## Liste des tâches:
(a) D'après le texte sur la carrière de Neeskens Kebano, quelle distinction a-t-il obtenue en 2015 ?
(b) Reprenez le texte sur la carrière de Neeskens Kebano après sa dernière phrase.

#### Extrait cité ####

Les retrouvailles avec Nabil Fekir à Al-Jazira
L’aventure émiratie a permis à Neeskens Kebano de côtoyer un autre ancien prétendant de la Ligue 1 : Nabil Fekir. L’ancien capitaine de l’Olympique Lyonnais et champion du monde 2018 évoluait également à Al-Jazira, offrant ainsi l’opportunité à ces deux techniciens de collaborer sur les terrains du Golfe. Cette association a produit des étincelles et créé une complicité évidente, tant sur le plan sportif que personnel.
Kebano garde un excellent souvenir de cette période partagée avec le meneur de jeu français. Leur entente sur le terrain était fluide, naturelle, permettant au club d’Abu Dhabi de produire du jeu séduisant. En dehors des pelouses, les deux hommes ont également développé une vraie amitié, partageant leur expérience du football européen et leur adaptation commune à l’environnement émirati.
Malheureusement, les blessures ont perturbé cette association prometteuse. Les deux joueurs ont connu des pépins physiques qui les ont privés de temps de jeu commun, empêchant le duo d’exprimer pleinement son potentiel. Malgré ces contretemps, Kebano affirme avoir pris beaucoup de plaisir pendant les périodes où ils étaient tous deux disponibles, regrettant simplement que cette collaboration n’ait pas pu durer plus longtemps dans des conditions optimales.
Le passage déterminant par la Belgique : Charleroi et Genk
Avant de briller en Angleterre, Neeskens Kebano a construit sa réputation en Belgique, un championnat souvent sous-estimé mais qui s’est révélé être un formidable tremplin pour sa carrière. Son passage au Sporting Charleroi entre 2013 et 2015 constitue un tournant majeur, lui permettant de s’affirmer comme un élément offensif redoutable avec 23 buts en 72 matchs.
Cette période belge représente bien plus qu’une simple étape statistique. Elle symbolise le moment où un jeune joueur brut de décoffrage, sorti du Paris Saint-Germain sans avoir vraiment percé, prend son envol et révèle son véritable potentiel. L’environnement belge, moins médiatisé et moins pressant que celui des grands championnats, offre l’espace nécessaire pour développer son jeu sans pression excessive.
En 2015, Kebano est élu Soulier d’Ébène, récompense attribuée au meilleur joueur africain évoluant en Belgique. Cette distinction couronne ses performances remarquables et attire logiquement l’attention de clubs plus ambitieux. C’est ainsi qu’il rejoint Genk, autre formation belge de premier plan, où il passera une saison avant son grand saut vers l’Angleterre avec 9 buts en 46 apparitions.

#### Matériel fourni ####

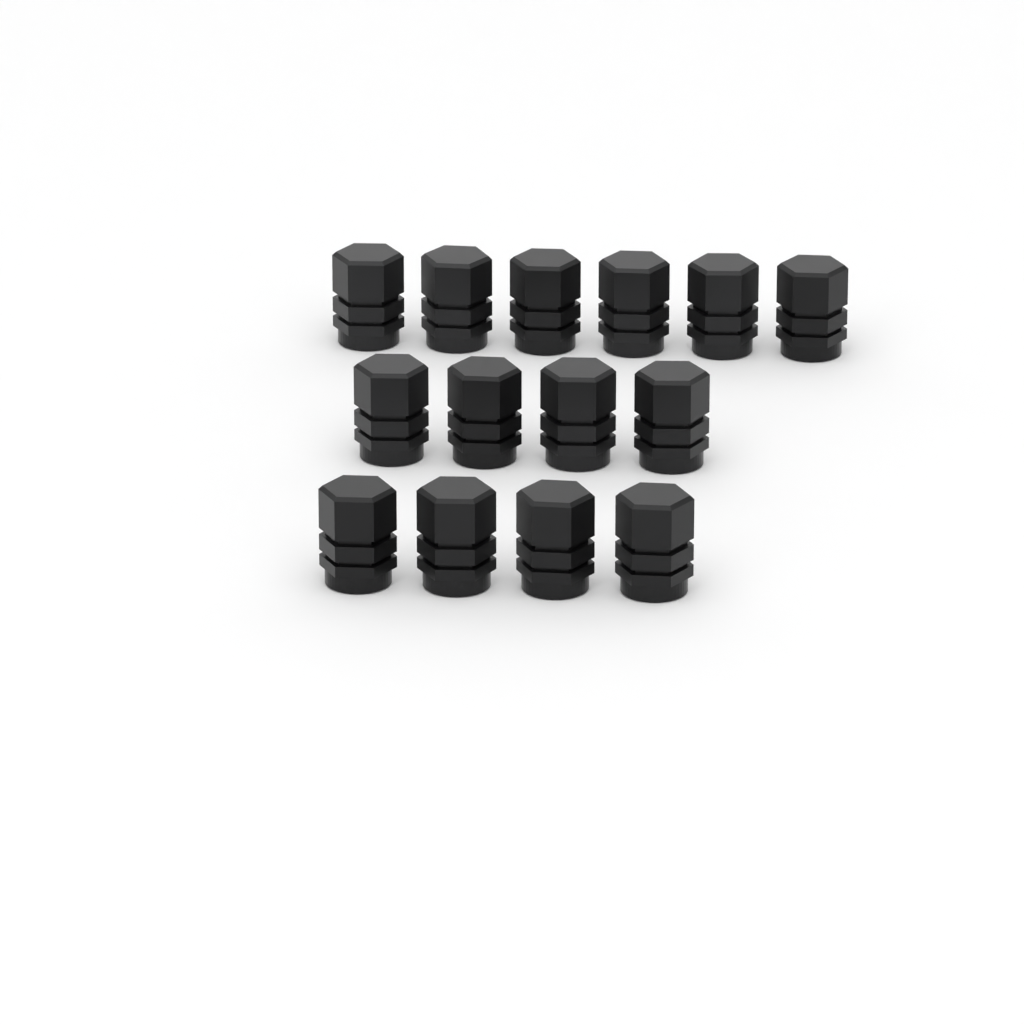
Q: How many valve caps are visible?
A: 14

####

## Réponses par tâche:
(a) Le Soulier d'Ébène, récompense attribuée au meilleur joueur africain évoluant en Belgique.

(b)
Felice Mazzu, le coach qui a tout changé
Parmi les rencontres décisives de sa carrière, celle avec l’entraîneur Felice Mazzu à Charleroi occupe une place particulière dans le cœur de Kebano. Le technicien belge a su transformer un joueur nerveux, impatient et encore immature en un professionnel accompli et efficace. Ce travail en profondeur sur les aspects mentaux et tactiques a permis au Congolais de franchir un palier déterminant.
Mazzu a notamment travaillé sur la gestion des émotions de son joueur, lui apprenant à canaliser son énergie et à prendre les bonnes décisions dans les moments cruciaux. Cette éducation footballistique approfondie a posé les bases de tout ce qui a suivi dans la carrière de Kebano. Sans ce passage par Charleroi et sans l’influence bienveillante de cet entraîneur, le parcours ultérieur en Angleterre n’aurait probablement jamais vu le jour.
Rétrospectivement, le choix de quitter le PSG pour tenter sa chance en Belgique apparaît comme l’une des meilleures décisions prises par le joueur. Ce pari sur un championnat moins huppé mais offrant du temps de jeu et de la confiance s’est avéré payant. Il illustre parfaitement le parcours de nombreux footballeurs qui doivent parfois faire un pas de côté pour mieux progresser et revenir ensuite au premier plan.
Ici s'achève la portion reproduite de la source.